If we look at the mean squared error (MSE), which we here use as a measure for the bias, we can see that it decreases with increasing model flexibility:

Reminder: MSE

\[\text{MSE} = \frac{1}{n} \sum_{i=1}^{n} (y_i - \hat{y}_i)^2\]

\(y_i\) is the actual value for the \(i\)-th observation.
\(\hat{y}_i\) is the predicted value for the \(i\)-th observation.
\(n\) is the total number of observations

The term \(({y_i}−{\hat{y}^i})^2\) represents the squared error for each observation. By averaging these squared errors, the MSE provides a single metric that quantifies how far off the predictions are from the true values.

import statsmodels.api as sm
from sklearn.preprocessing import PolynomialFeatures

# Create data
np.random.seed(42)
x = np.linspace(-3, 3, 30).reshape(-1, 1)
y = (x**3 + np.random.normal(0, 15, size=x.shape)) / 10

# Run the models and calculate the MSE
mse_list = []
model_list = []
degrees = [1, 3, 10]

for degree in degrees:
  x_trans = PolynomialFeatures(degree=degree).fit_transform(x)
  model = sm.OLS(y, x_trans).fit()
  mse = np.mean(model.resid**2)

  model_list.append(model)
  mse_list.append(mse)

print(f"Degree  Train MSE")
print(f"1       {mse_list[0]:.3f}")
print(f"3       {mse_list[1]:.3f}")
print(f"10      {mse_list[2]:.3f}")

Degree  Train MSE
     1.809
     1.417
    1.094

However, if we evaluate the same models on new, unseen data, we see that the MSE is now increasing with incrasing order of the polynomial regression model:

../../_images/4ddf18133af4d70e00c5d89b2c03dd70aebf28c175d2c100de5f229e8ea118ba.png

Degree  Test MSE
     2.203
     2.046
    2.478

Please compare the previous plots and outputs. What do you notice?

Show answer

Two things should become apparent:

In contrary to the training MSE, which decreases with the order of the model, the test MSE is lowest for the 3rd order model.
The test MSEs are generally higher than the training MSEs. This is to be expected as the intial models did all, to some degree, fit to the noise in the training data.

This is because the 10th order model has too much variance - it is too close to the training data.

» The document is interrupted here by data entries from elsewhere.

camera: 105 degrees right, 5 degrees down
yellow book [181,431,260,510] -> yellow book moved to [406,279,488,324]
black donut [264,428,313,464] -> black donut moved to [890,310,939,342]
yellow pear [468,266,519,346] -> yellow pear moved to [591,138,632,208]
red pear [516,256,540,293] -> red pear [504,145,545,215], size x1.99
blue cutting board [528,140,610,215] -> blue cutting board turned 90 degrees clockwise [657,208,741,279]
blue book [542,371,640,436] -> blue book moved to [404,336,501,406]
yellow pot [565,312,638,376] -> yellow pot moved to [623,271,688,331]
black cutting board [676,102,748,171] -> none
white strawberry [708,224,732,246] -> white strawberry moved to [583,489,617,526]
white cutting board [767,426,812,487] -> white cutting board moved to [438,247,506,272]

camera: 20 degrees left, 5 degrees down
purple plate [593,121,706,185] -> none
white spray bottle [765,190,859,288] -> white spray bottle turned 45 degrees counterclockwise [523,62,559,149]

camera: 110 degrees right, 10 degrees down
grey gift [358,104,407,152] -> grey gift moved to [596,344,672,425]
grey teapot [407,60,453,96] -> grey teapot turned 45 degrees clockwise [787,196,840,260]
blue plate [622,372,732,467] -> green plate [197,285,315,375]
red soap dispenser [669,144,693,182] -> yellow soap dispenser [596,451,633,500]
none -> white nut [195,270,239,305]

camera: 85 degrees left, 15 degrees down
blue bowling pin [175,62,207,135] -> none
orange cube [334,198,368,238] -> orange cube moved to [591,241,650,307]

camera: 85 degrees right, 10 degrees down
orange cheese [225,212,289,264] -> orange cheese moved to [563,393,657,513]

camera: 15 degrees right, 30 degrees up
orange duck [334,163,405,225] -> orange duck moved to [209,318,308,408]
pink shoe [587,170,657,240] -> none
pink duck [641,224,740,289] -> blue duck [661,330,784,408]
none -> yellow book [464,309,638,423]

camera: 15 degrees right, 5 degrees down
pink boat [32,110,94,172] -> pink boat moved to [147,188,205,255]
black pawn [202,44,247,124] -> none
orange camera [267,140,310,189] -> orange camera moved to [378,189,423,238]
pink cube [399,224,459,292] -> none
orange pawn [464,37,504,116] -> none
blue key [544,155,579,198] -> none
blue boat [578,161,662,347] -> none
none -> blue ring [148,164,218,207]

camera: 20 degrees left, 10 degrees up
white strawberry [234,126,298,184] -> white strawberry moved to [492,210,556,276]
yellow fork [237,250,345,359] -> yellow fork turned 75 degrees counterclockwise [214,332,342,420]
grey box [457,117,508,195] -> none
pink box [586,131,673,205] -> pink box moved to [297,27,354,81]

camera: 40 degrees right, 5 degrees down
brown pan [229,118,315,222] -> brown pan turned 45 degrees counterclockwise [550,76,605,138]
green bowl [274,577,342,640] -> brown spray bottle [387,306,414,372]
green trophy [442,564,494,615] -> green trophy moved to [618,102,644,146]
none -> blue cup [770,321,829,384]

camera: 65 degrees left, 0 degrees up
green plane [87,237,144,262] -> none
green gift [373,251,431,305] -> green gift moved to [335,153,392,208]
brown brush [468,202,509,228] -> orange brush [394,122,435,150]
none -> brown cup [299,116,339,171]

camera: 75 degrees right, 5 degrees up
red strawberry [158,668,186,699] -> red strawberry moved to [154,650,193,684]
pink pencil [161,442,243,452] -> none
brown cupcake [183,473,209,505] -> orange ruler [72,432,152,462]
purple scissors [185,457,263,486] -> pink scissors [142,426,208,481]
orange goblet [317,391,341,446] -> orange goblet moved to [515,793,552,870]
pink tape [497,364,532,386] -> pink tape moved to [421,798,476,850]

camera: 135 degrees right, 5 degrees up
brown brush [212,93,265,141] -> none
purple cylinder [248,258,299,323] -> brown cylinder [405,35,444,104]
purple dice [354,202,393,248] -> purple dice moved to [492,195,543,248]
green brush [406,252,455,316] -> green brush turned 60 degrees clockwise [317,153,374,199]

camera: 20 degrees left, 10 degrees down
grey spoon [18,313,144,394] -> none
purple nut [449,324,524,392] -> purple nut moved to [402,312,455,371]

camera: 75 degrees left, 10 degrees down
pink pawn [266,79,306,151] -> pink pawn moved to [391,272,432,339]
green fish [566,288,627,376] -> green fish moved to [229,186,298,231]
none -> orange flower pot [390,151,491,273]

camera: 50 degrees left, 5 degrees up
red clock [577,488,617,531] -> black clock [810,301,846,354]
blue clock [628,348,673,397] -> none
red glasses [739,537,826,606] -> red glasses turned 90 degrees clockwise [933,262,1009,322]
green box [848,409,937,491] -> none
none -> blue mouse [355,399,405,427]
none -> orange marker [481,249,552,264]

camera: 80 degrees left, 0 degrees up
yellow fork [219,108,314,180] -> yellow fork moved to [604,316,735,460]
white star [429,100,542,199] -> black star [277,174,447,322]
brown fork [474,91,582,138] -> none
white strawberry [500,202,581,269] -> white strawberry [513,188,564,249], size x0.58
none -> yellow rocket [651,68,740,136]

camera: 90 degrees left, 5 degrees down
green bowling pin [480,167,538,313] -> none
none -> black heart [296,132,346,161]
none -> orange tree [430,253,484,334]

If we fit such a model to multiple draws of samples from the population with a true association consistent with the cubic order polynomial, the model’s predictive performance will always look different:

../../_images/623a8ad1d87afe50ed5accba57e097b7182f103934b505595def72e88c5aa113.png

BiasVarianceTradeOff — Fig. 2 Bias-variance tradeoff#

When we increase the flexibility of the model by adding more parameters, we are effectively trading between bias and variance. Initially, as the model becomes more flexible, its bias decreases quickly because it can capture more complex patterns in the data. However, this increased flexibility also makes the model more sensitive to the noise in the training data, which leads to a rise in variance.

Eventually, the reduction in bias is no longer sufficient to counterbalance the increase in variance. This is why a model with a very low training MSE may still suffer from a high test MSE: the low training error is primarily a result of fitting the noise (i.e., high variance), rather than capturing a true underlying pattern.

Summary

Our goal is to minimize the reducible error by finding an optimal balance between bias and variance. Only then do we have a model that not only performs well on the training data but also generalizes effectively to new, unseen data.